Sean Graham, a Bolt owner in Toronto, has been tracking fires and counts 19 incidents so far, though GM hasn’t confirmed those are all related to the battery.
“GM has lost the trust of the owners,” said Graham, 42, an information technology professional who oversees a Bolt owners group on Facebook. “Us Bolt owners are the ones who got in on the bleeding edge of this technology. If it wasn’t for us, GM would not be able to become an all-electric company. So GM needs to do right by the owners and make sure that we are made whole.”
Graham says GM has begun to “step up” by calling out battery supplier LG Energy Solution, which was spun off by LG Chem Ltd. of South Korea last year, for manufacturing defects and by promising to replace all defective battery modules. While that and better communication lately is starting to rebuild Graham’s trust, he said it’s too late for a car-buying public that is less likely to pay attention to the brand than to blame all EVs.
“That absolutely is damaging to where we need to be as a society in terms of getting people away from gasoline,” Graham said.

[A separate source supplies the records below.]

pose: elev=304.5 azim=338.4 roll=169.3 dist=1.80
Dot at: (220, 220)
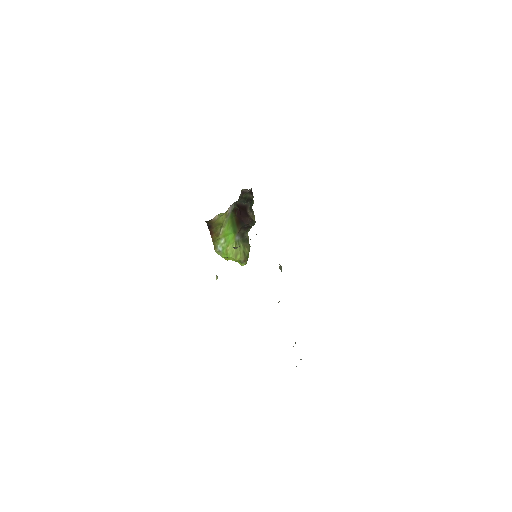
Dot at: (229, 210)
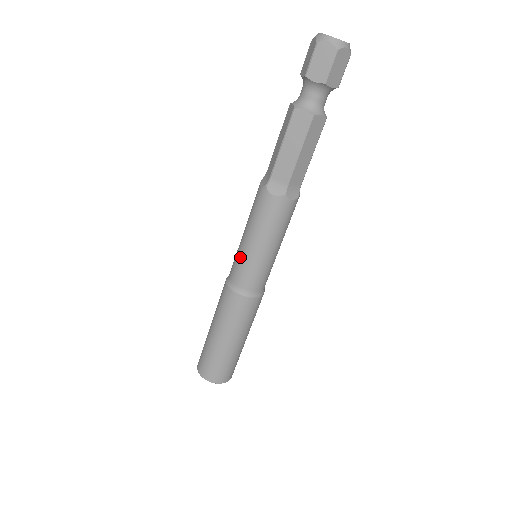
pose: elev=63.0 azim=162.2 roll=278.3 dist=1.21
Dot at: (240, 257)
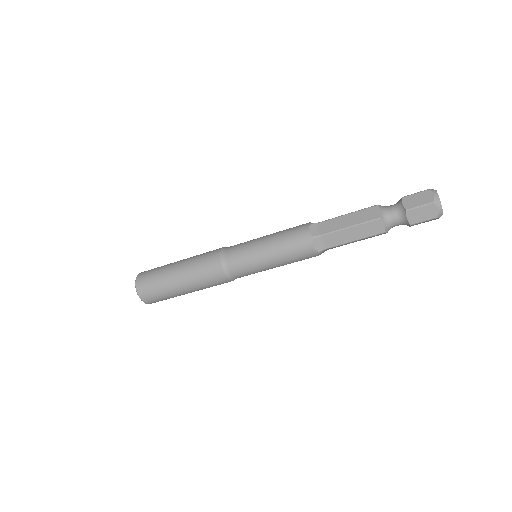
Dot at: (256, 270)
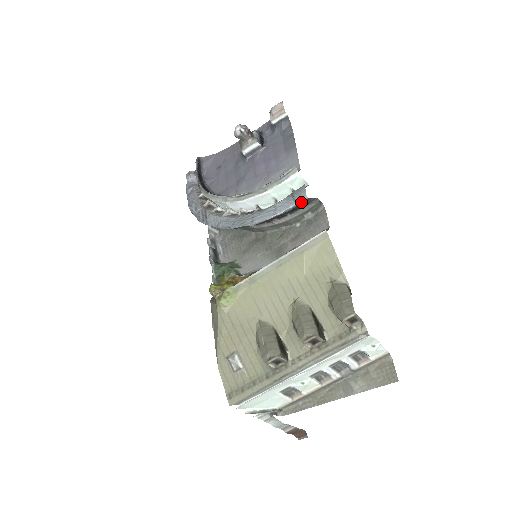
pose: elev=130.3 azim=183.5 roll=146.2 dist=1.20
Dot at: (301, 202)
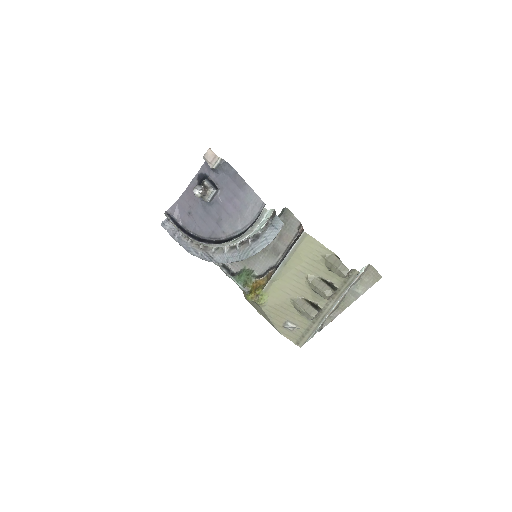
Dot at: occluded
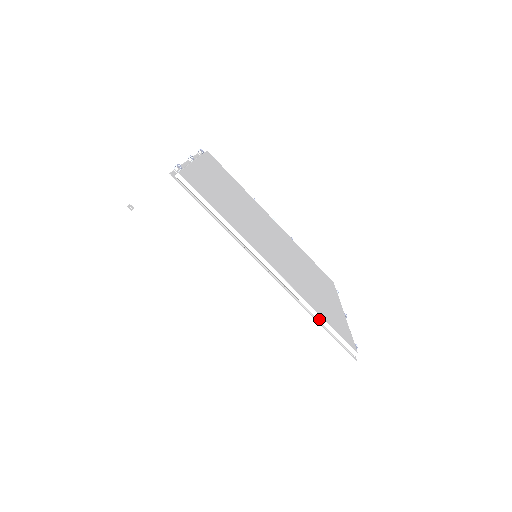
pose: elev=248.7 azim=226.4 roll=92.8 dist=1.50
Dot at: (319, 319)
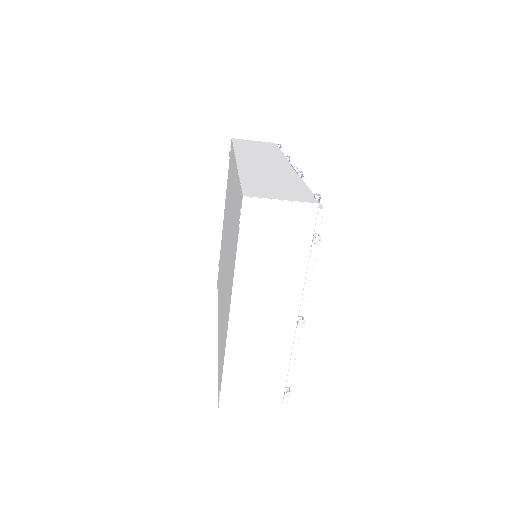
Dot at: occluded
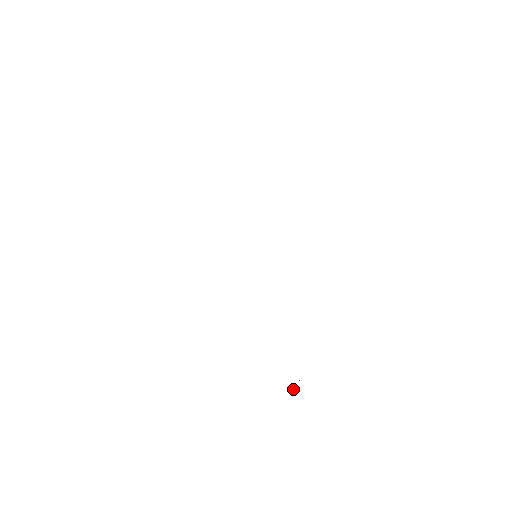
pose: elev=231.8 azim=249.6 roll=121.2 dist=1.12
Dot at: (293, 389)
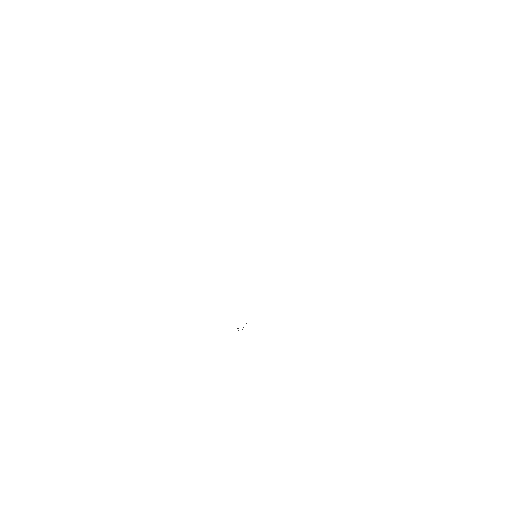
Dot at: occluded
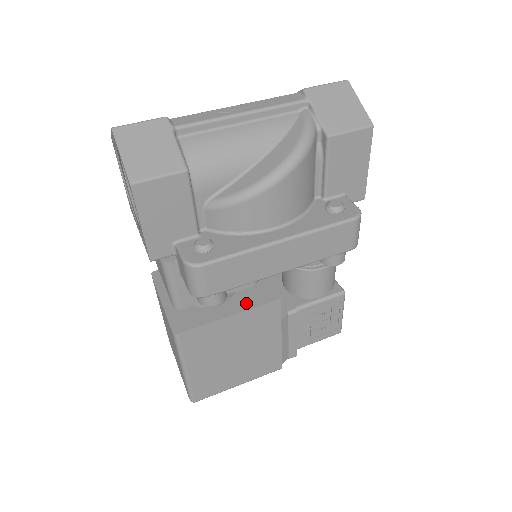
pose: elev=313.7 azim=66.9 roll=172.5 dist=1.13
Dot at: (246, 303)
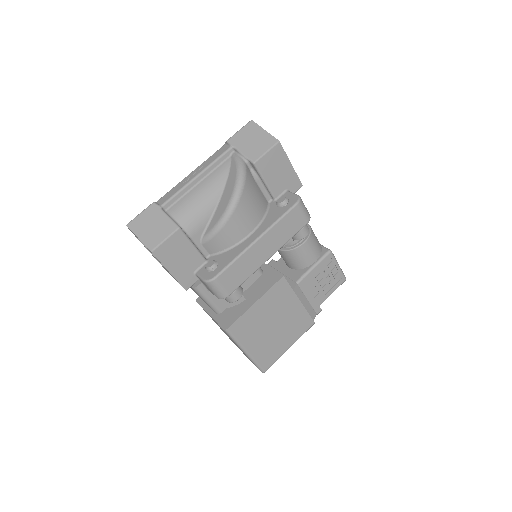
Dot at: (262, 289)
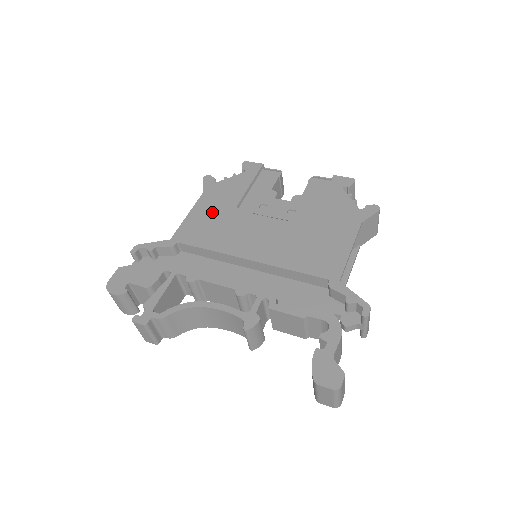
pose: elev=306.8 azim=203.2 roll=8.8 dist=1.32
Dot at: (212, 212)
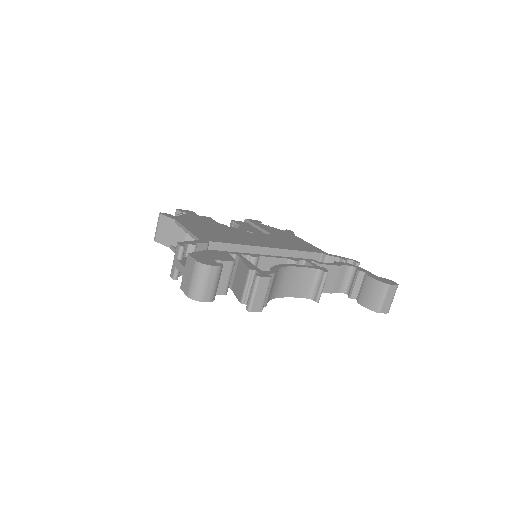
Dot at: (203, 228)
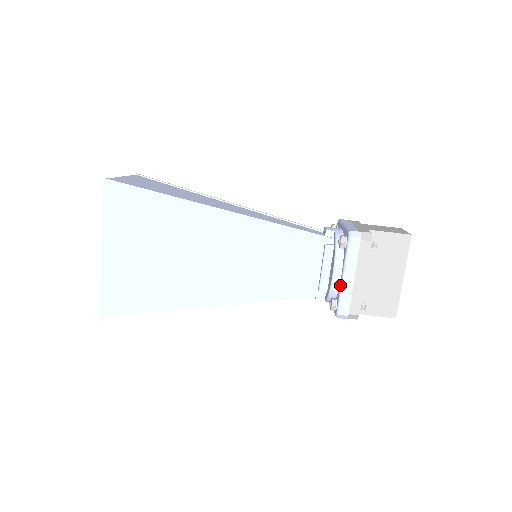
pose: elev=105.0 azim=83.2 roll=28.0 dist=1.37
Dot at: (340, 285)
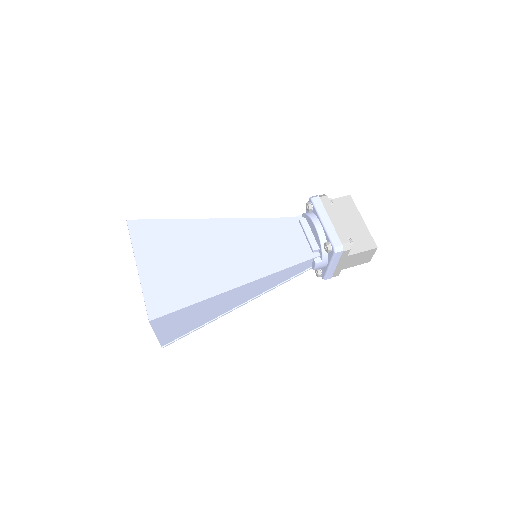
Dot at: (324, 229)
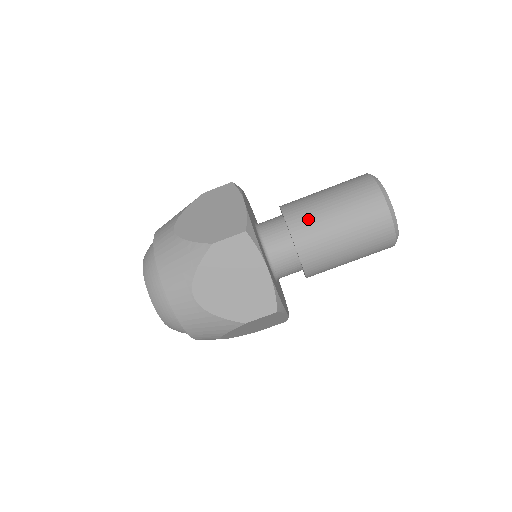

GM CEO Barra sees a silver lining in the big recall, by drawing the auto industry’s attention to battery manufacturing just as it ramps up to build millions of EVs in the coming years.
“The lessons learned that we have through this experience are really going benefit the entire industry,” she said in a Aug. 26 interview on Bloomberg TV.
That may be fine for the future but, for now, the Bolt is taking the reputational hit for three recalls in less than a year. Inventory of used Bolts rose 75 percent over the last month, while the supply of other used EVs rose 28 percent, according to Recurrent, a Seattle-based startup that tracks the used-EV market.
“People aren’t avoiding EVs or used EVs in general,” Scott Case, Recurrent’s CEO, said in an interview. “This tells me there is an impact on used Bolts.”
The recalls haven’t diminished Krishnan Anantharaman’s enthusiasm for his Bolt, but he recognizes how it has tarnished his car.
“It used to be a point of pride that you actually drove an electric vehicle and all of a sudden there’s a stigma associated with it,” said Anantharaman, 51, a political journalist in suburban Detroit and a former editor at Automotive News.
Eric Porteus, 73, is looking to trade-in his Bolt. But because GM doesn’t have another EV on the market yet, any trade-in will likely be for a gasoline-powered car. He’s driving his Bolt very little lately and his daughter will no longer let him transport his grandkids in it.
“I’ve told GM that I’m disillusioned and that I no longer feel safe,” said Porteus, who lives north of Albany, N.Y.
The automaker is buying back some Bolts on a “customer-by-customer basis,” GM’s Flores said.
In Phoenix, Bolt owner Wintle said he’s planning to reject the buyback offer he received from GM, which left him still owing money to get out of the car. He said he’s now considering legal options.
“Financially speaking,” Wintle said, “I believe at this point I’d be better off if my Bolt did catch fire.”